This year’s Hugo Award nominations, an annual celebration honoring the best science fiction and fantasy writing and literature, have been announced — and Star Trek: Discovery now follows in the footsteps of the classic Star Trek series and several of the franchise’s best installments.
Today the seventh episode of Discovery‘s first season, “Magic to Make the Sanest Man Go Mad,” was nominated in the category of Best Dramatic Presentation – Short Form, with the writing team of Aron Eli Coleite & Jesse Alexander, as well as director David M. Barrett, named with it.
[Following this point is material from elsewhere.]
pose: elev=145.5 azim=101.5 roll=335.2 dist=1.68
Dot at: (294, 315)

This episode of course was one of the few standalone tales of Discovery Season 1, featuring a revenge-seeking Harry Mudd (Rainn Wilson) taking over the USS Discovery through a series of ever-escalating time loops. In addition to his repeated killings of Captain Lorca (Jason Isaacs), the episode also featured the bloom of romance between Michael Burnham (Sonequa Martin-Green) and Ash Tyler (Shazad Latif).
“Magic to Make the Sanest Man Go Mad” has some tough competition in the Hugos this year, nominated against the Trek-esque “USS Callister” episode of Black Mirror, the Doctor Who Christmas Special “Twice Upon a Time,” and two episodes of NBC’s afterlife comedy The Good Place.
Star Trek has been nominated in many years of the Hugo Awards’ history, with wins for “The Menagerie” in 1967, “The City on the Edge of Forever” in 1968, “The Inner Light” in 1993, and “All Good Things…” in 1995. The most recent Trek nomination came for the first Kelvin Timeline film in 2010.
This year’s Hugo Awards winners will be announced on August 19.